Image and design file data
++++

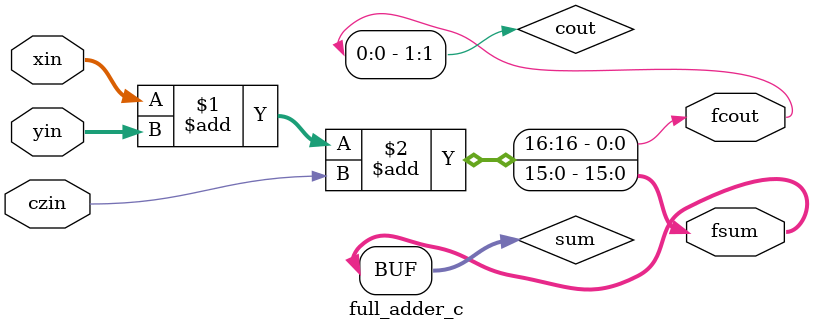
<source format=v>
module full_adder_c(input [15:0] xin, yin,
                    input czin,
                    output [15:0] fsum,
                    output fcout);

wire [15:0] sum;
wire [1:0] cout;
wire fcout = cout[1];
wire [15:0] fsum = {sum [15:8], sum [7:0]};

// ca4d
assign {fcout, fsum} = xin + yin + czin;

// full_adder_b fa_b_0(xin[7:0], yin[7:0], czin, sum[7:0], cout[0]);
// full_adder_b fa_b_1(xin[15:8], yin[15:8], cout[0], sum[15:8], cout[1]);

endmodule
</source>
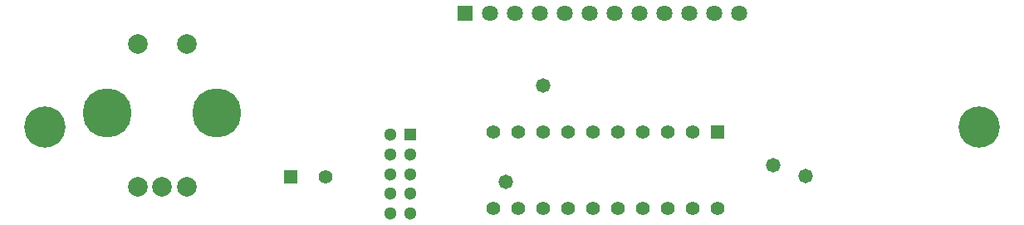
<source format=gbr>
G04*
G04 #@! TF.GenerationSoftware,Altium Limited,Altium Designer,24.4.1 (13)*
G04*
G04 Layer_Color=16711935*
%FSLAX25Y25*%
%MOIN*%
G70*
G04*
G04 #@! TF.SameCoordinates,C8804EEA-F542-44AB-9C48-69CCBEB50276*
G04*
G04*
G04 #@! TF.FilePolarity,Negative*
G04*
G01*
G75*
%ADD16C,0.07887*%
%ADD17C,0.19698*%
%ADD18C,0.06410*%
%ADD19R,0.06410X0.06410*%
%ADD20C,0.05524*%
%ADD21R,0.05524X0.05524*%
%ADD22C,0.05485*%
%ADD23R,0.05485X0.05485*%
%ADD24C,0.05118*%
%ADD25R,0.05118X0.05118*%
%ADD26C,0.16548*%
%ADD27C,0.05800*%
D16*
X214657Y368472D02*
D03*
X234343D02*
D03*
X224500D02*
D03*
X214657Y425559D02*
D03*
X234343D02*
D03*
D17*
X246547Y398000D02*
D03*
X202453D02*
D03*
D18*
X456000Y438000D02*
D03*
X366000D02*
D03*
X356000D02*
D03*
X386000D02*
D03*
X376000D02*
D03*
X396000D02*
D03*
X406000D02*
D03*
X446000D02*
D03*
X416000D02*
D03*
X426000D02*
D03*
X436000D02*
D03*
D19*
X346000D02*
D03*
D20*
X290000Y372500D02*
D03*
D21*
X276220D02*
D03*
D22*
X447500Y359685D02*
D03*
X437500D02*
D03*
X427500D02*
D03*
X417500D02*
D03*
X407500D02*
D03*
X397500D02*
D03*
X387500D02*
D03*
X377500D02*
D03*
X367500D02*
D03*
X357500D02*
D03*
Y390315D02*
D03*
X367500D02*
D03*
X377500D02*
D03*
X387500D02*
D03*
X397500D02*
D03*
X407500D02*
D03*
X417500D02*
D03*
X427500D02*
D03*
X437500D02*
D03*
D23*
X447500D02*
D03*
D24*
X316063Y357752D02*
D03*
Y365626D02*
D03*
Y373500D02*
D03*
Y381374D02*
D03*
Y389248D02*
D03*
X323937Y357752D02*
D03*
Y365626D02*
D03*
Y373500D02*
D03*
Y381374D02*
D03*
D25*
Y389248D02*
D03*
D26*
X177500Y392500D02*
D03*
X552500D02*
D03*
D27*
X377500Y409000D02*
D03*
X362500Y370400D02*
D03*
X482800Y372600D02*
D03*
X469700Y377100D02*
D03*
M02*

</source>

++++

*EXERCISE DETAILS*
Leave the pictures out and return each entry exactly.

*RESULT FOR THIS TASK*
<source format=v>
module full_adder_c(input [15:0] xin, yin,
                    input czin,
                    output [15:0] fsum,
                    output fcout);

wire [15:0] sum;
wire [1:0] cout;
wire fcout = cout[1];
wire [15:0] fsum = {sum [15:8], sum [7:0]};

// ca4d
assign {fcout, fsum} = xin + yin + czin;

// full_adder_b fa_b_0(xin[7:0], yin[7:0], czin, sum[7:0], cout[0]);
// full_adder_b fa_b_1(xin[15:8], yin[15:8], cout[0], sum[15:8], cout[1]);

endmodule
</source>
<source format=gbr>
G04*
G04 #@! TF.GenerationSoftware,Altium Limited,Altium Designer,24.4.1 (13)*
G04*
G04 Layer_Color=16711935*
%FSLAX25Y25*%
%MOIN*%
G70*
G04*
G04 #@! TF.SameCoordinates,C8804EEA-F542-44AB-9C48-69CCBEB50276*
G04*
G04*
G04 #@! TF.FilePolarity,Negative*
G04*
G01*
G75*
%ADD16C,0.07887*%
%ADD17C,0.19698*%
%ADD18C,0.06410*%
%ADD19R,0.06410X0.06410*%
%ADD20C,0.05524*%
%ADD21R,0.05524X0.05524*%
%ADD22C,0.05485*%
%ADD23R,0.05485X0.05485*%
%ADD24C,0.05118*%
%ADD25R,0.05118X0.05118*%
%ADD26C,0.16548*%
%ADD27C,0.05800*%
D16*
X214657Y368472D02*
D03*
X234343D02*
D03*
X224500D02*
D03*
X214657Y425559D02*
D03*
X234343D02*
D03*
D17*
X246547Y398000D02*
D03*
X202453D02*
D03*
D18*
X456000Y438000D02*
D03*
X366000D02*
D03*
X356000D02*
D03*
X386000D02*
D03*
X376000D02*
D03*
X396000D02*
D03*
X406000D02*
D03*
X446000D02*
D03*
X416000D02*
D03*
X426000D02*
D03*
X436000D02*
D03*
D19*
X346000D02*
D03*
D20*
X290000Y372500D02*
D03*
D21*
X276220D02*
D03*
D22*
X447500Y359685D02*
D03*
X437500D02*
D03*
X427500D02*
D03*
X417500D02*
D03*
X407500D02*
D03*
X397500D02*
D03*
X387500D02*
D03*
X377500D02*
D03*
X367500D02*
D03*
X357500D02*
D03*
Y390315D02*
D03*
X367500D02*
D03*
X377500D02*
D03*
X387500D02*
D03*
X397500D02*
D03*
X407500D02*
D03*
X417500D02*
D03*
X427500D02*
D03*
X437500D02*
D03*
D23*
X447500D02*
D03*
D24*
X316063Y357752D02*
D03*
Y365626D02*
D03*
Y373500D02*
D03*
Y381374D02*
D03*
Y389248D02*
D03*
X323937Y357752D02*
D03*
Y365626D02*
D03*
Y373500D02*
D03*
Y381374D02*
D03*
D25*
Y389248D02*
D03*
D26*
X177500Y392500D02*
D03*
X552500D02*
D03*
D27*
X377500Y409000D02*
D03*
X362500Y370400D02*
D03*
X482800Y372600D02*
D03*
X469700Y377100D02*
D03*
M02*

</source>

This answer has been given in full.